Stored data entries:
════════
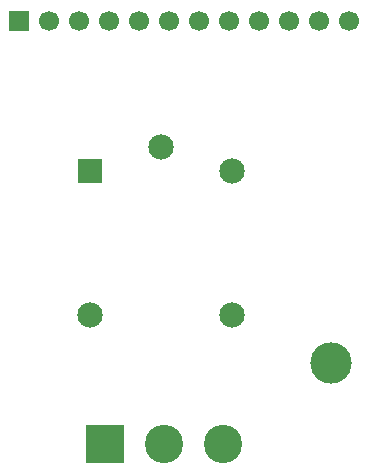
<source format=gbr>
G04 DipTrace 4.0.0.2*
G04 BottomMask.gbr*
%MOIN*%
G04 #@! TF.FileFunction,Soldermask,Bot*
G04 #@! TF.Part,Single*
%ADD34C,0.137795*%
%ADD41C,0.127874*%
%ADD43R,0.127874X0.127874*%
%ADD47C,0.066929*%
%ADD49R,0.066929X0.066929*%
%ADD53R,0.084646X0.084646*%
%ADD55C,0.084646*%
%FSLAX26Y26*%
G04*
G70*
G90*
G75*
G01*
G04 BotMask*
%LPD*%
D55*
X553740Y1154528D3*
D53*
X317520Y1075787D3*
D55*
X789961D3*
X317520Y595472D3*
X789961D3*
D49*
X79916Y1574803D3*
D47*
X179916D3*
X279916D3*
X379916D3*
X479916D3*
X579916D3*
X679916D3*
X779916D3*
X879907D3*
X979907D3*
X1079907D3*
X1179907D3*
D34*
X1122047Y433071D3*
D43*
X366240Y162500D3*
D41*
X563091D3*
X759941D3*
M02*

</source>
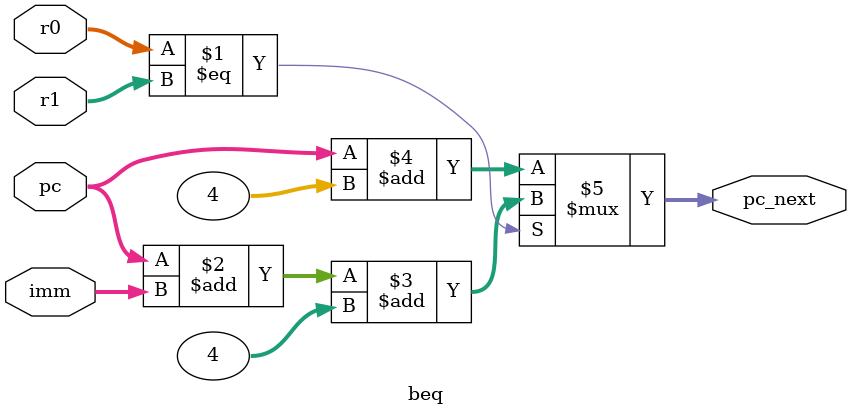
<source format=v>
module beq(r0, r1, imm, pc, pc_next);
input[31:0] r0, r1, imm;
input[31:0] pc;

output[31:0] pc_next;

assign pc_next = (r0 == r1) ? pc + imm + 4 : pc + 4;

endmodule
</source>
════════
_Assignment_
Copy down each line in the entries that has the word "source".

_Result_
<source format=gbr>
</source>
<source format=v>
</source>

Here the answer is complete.